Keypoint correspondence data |
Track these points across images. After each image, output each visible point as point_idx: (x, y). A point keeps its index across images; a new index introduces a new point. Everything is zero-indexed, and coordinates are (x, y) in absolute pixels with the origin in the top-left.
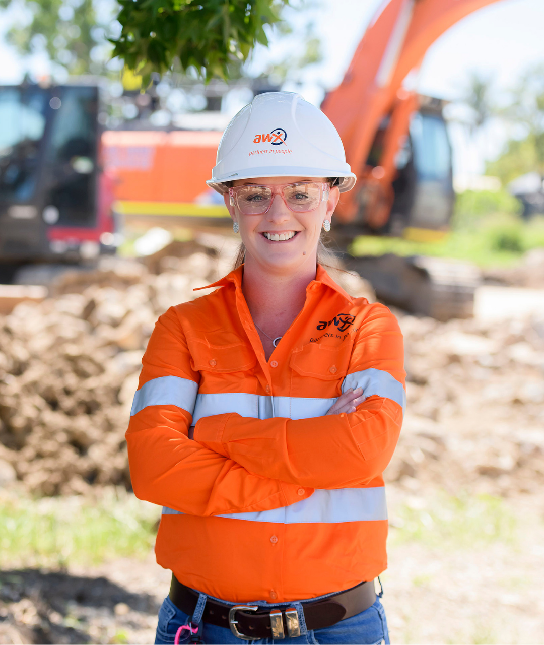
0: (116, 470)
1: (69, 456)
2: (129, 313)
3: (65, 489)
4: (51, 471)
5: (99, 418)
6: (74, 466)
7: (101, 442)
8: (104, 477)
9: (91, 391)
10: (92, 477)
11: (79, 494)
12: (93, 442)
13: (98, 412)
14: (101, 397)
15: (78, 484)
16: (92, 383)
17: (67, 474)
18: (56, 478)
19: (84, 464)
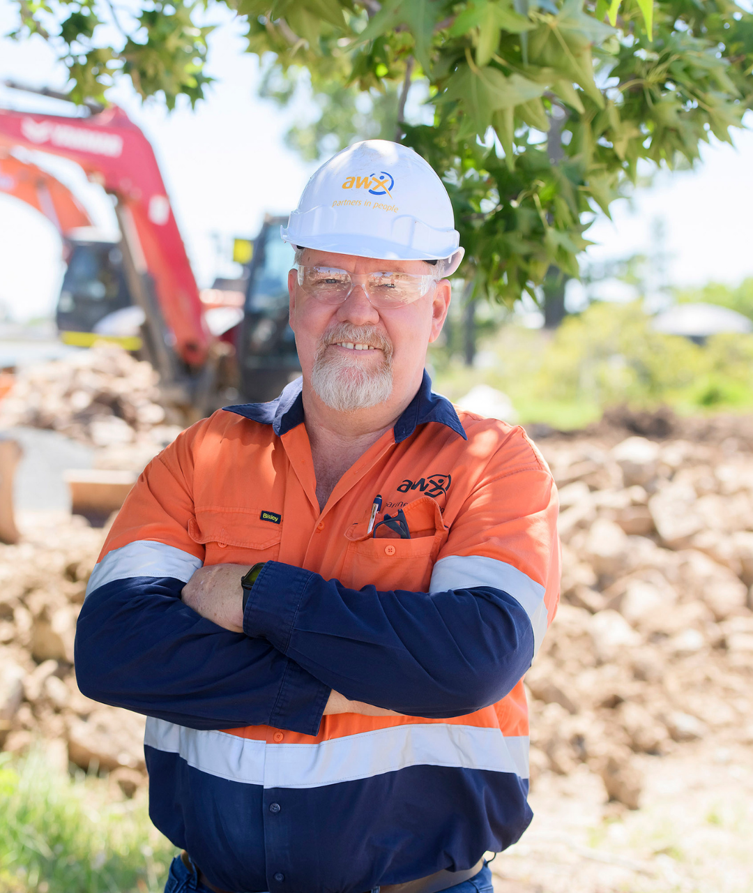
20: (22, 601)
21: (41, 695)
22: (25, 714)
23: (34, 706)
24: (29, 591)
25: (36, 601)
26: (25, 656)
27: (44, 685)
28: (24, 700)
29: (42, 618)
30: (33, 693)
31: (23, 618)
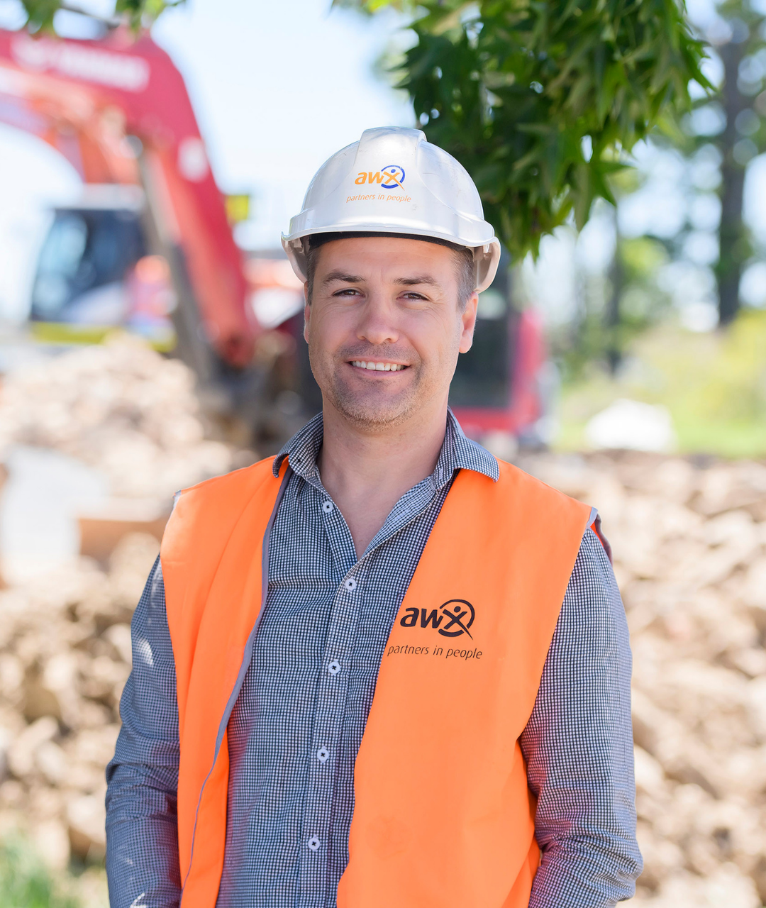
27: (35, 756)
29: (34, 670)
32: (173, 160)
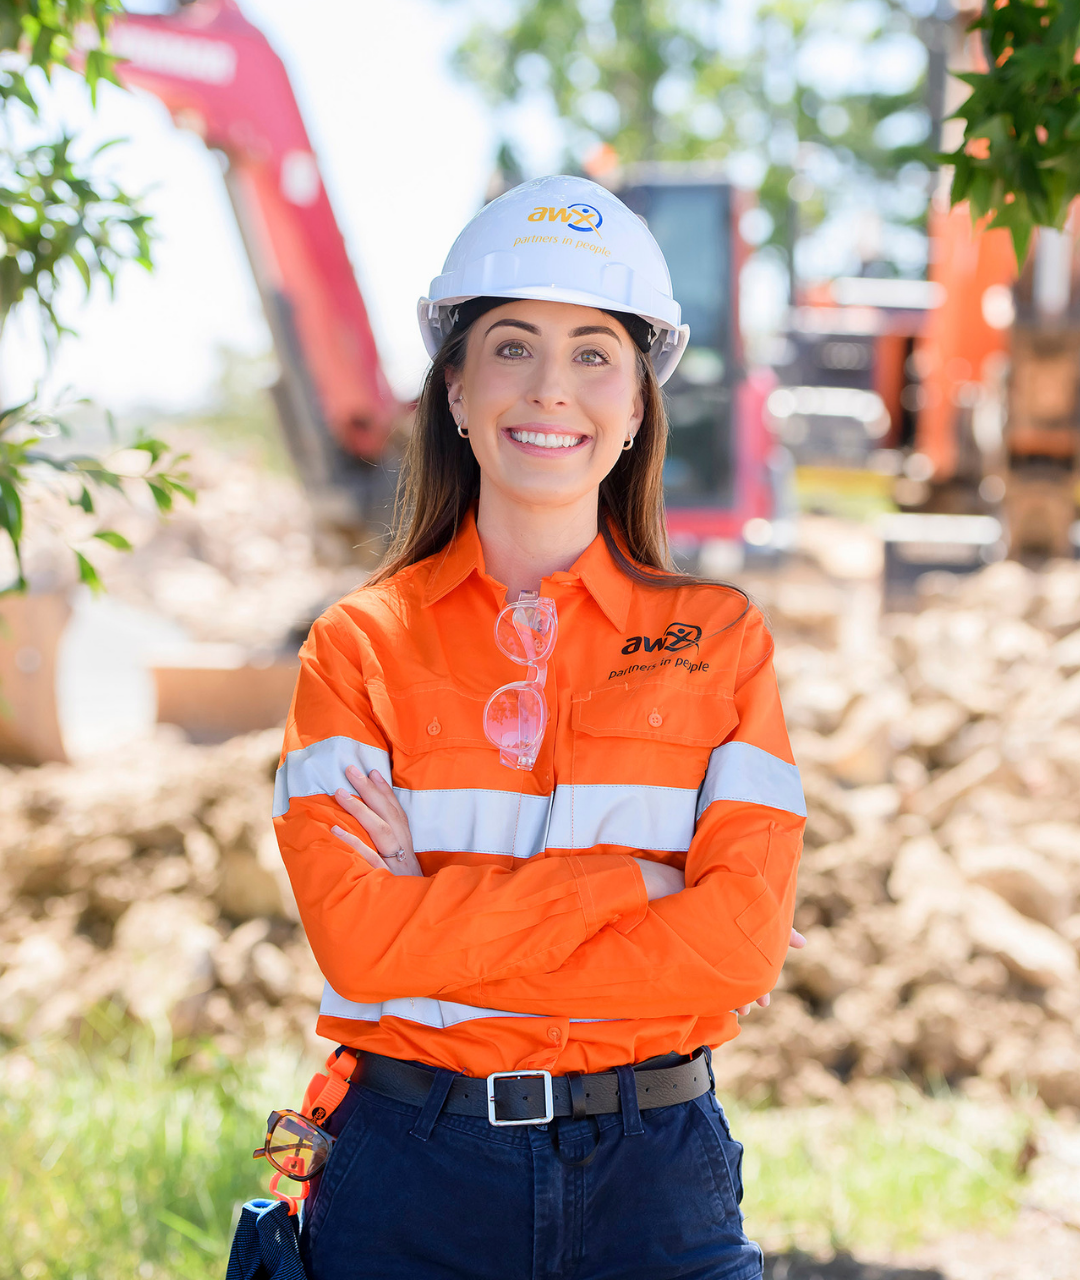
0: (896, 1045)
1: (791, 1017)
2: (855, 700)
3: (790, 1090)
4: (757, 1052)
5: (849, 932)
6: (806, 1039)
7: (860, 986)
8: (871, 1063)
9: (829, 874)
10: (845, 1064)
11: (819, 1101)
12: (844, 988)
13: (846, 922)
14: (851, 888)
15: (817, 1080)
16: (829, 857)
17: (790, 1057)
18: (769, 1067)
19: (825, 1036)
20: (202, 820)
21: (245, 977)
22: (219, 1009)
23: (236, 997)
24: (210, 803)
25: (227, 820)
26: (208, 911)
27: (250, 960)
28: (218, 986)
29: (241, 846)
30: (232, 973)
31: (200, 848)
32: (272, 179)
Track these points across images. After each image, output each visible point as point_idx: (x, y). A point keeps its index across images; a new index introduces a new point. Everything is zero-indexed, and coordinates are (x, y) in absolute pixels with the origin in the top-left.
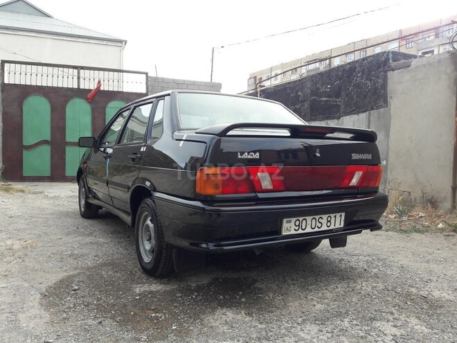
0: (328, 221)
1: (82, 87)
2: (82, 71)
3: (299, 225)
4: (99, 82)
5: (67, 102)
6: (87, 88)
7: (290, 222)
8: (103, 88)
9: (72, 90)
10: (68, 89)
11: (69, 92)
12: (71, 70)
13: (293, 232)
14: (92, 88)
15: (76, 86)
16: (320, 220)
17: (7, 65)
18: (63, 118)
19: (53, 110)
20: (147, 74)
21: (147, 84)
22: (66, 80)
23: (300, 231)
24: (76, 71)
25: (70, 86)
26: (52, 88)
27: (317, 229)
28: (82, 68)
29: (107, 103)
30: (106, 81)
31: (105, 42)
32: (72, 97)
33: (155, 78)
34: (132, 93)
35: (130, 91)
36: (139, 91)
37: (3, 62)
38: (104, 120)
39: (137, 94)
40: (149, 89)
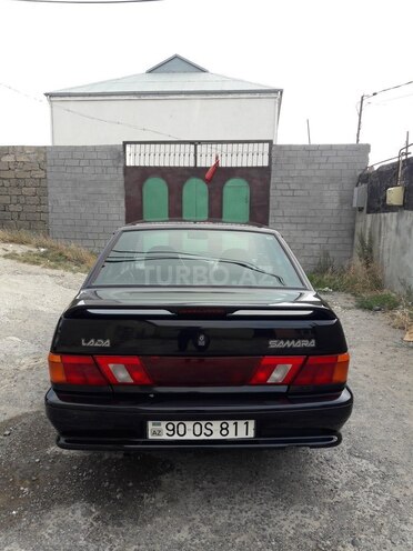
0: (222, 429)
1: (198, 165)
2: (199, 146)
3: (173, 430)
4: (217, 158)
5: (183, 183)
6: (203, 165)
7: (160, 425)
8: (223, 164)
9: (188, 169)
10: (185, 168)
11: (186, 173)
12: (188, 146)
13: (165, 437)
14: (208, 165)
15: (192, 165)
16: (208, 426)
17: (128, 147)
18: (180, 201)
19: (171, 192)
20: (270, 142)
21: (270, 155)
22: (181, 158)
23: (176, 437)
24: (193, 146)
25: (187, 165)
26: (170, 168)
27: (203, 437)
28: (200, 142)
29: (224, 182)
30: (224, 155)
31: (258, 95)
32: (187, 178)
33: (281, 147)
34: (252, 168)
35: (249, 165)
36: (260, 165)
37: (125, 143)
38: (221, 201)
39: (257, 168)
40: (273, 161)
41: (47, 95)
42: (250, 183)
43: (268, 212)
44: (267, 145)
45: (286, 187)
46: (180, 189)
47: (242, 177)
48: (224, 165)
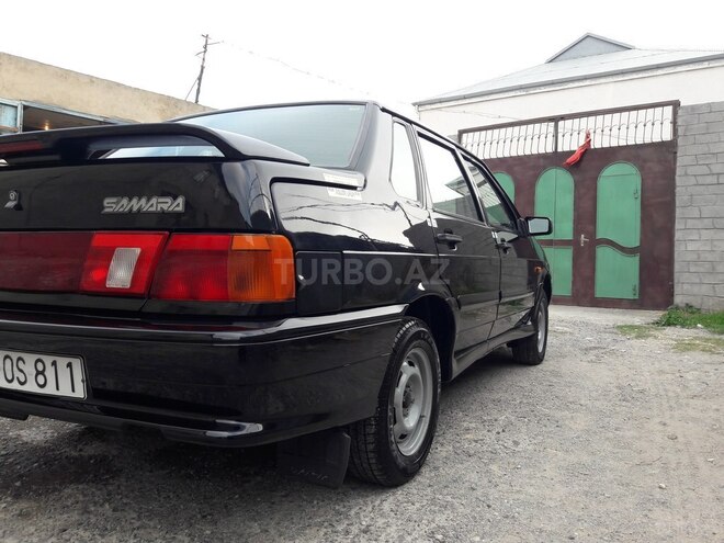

What you are asked to do | Copy word for word the span of the records above that begins at the line with "23: (34, 706)" and ends at the line with "39: (137, 94)", including those two lines but not the pictures.

Exercise answer |
23: (34, 706)
24: (29, 591)
25: (36, 601)
26: (25, 656)
27: (44, 685)
28: (24, 700)
29: (42, 618)
30: (33, 693)
31: (23, 618)
27: (35, 756)
29: (34, 670)
32: (173, 160)
0: (896, 1045)
1: (791, 1017)
2: (855, 700)
3: (790, 1090)
4: (757, 1052)
5: (849, 932)
6: (806, 1039)
7: (860, 986)
8: (871, 1063)
9: (829, 874)
10: (845, 1064)
11: (819, 1101)
12: (844, 988)
13: (846, 922)
14: (851, 888)
15: (817, 1080)
16: (829, 857)
17: (790, 1057)
18: (769, 1067)
19: (825, 1036)
20: (202, 820)
21: (245, 977)
22: (219, 1009)
23: (236, 997)
24: (210, 803)
25: (227, 820)
26: (208, 911)
27: (250, 960)
28: (218, 986)
29: (241, 846)
30: (232, 973)
31: (200, 848)
32: (272, 179)
Track these points across images. After each image, output each visible point as point_idx: (x, y). A point keeps its index across images; a new index introduces a new point. Everything is zero-indexed, and coordinates are (x, y) in absolute pixels with the origin in the top-left.
0: (328, 221)
1: (82, 87)
2: (82, 71)
3: (299, 225)
4: (99, 82)
5: (67, 102)
6: (87, 88)
7: (290, 222)
8: (103, 88)
9: (72, 90)
10: (68, 89)
11: (69, 92)
12: (71, 70)
13: (293, 232)
14: (92, 88)
15: (76, 86)
16: (320, 220)
17: (7, 65)
18: (63, 118)
19: (53, 110)
20: (147, 74)
21: (147, 84)
22: (66, 80)
23: (300, 231)
24: (76, 71)
25: (70, 86)
26: (52, 88)
27: (317, 229)
28: (82, 68)
29: (107, 103)
30: (106, 81)
31: (105, 42)
32: (72, 97)
33: (155, 78)
34: (132, 93)
35: (130, 91)
36: (139, 91)
37: (3, 62)
38: (104, 120)
39: (137, 94)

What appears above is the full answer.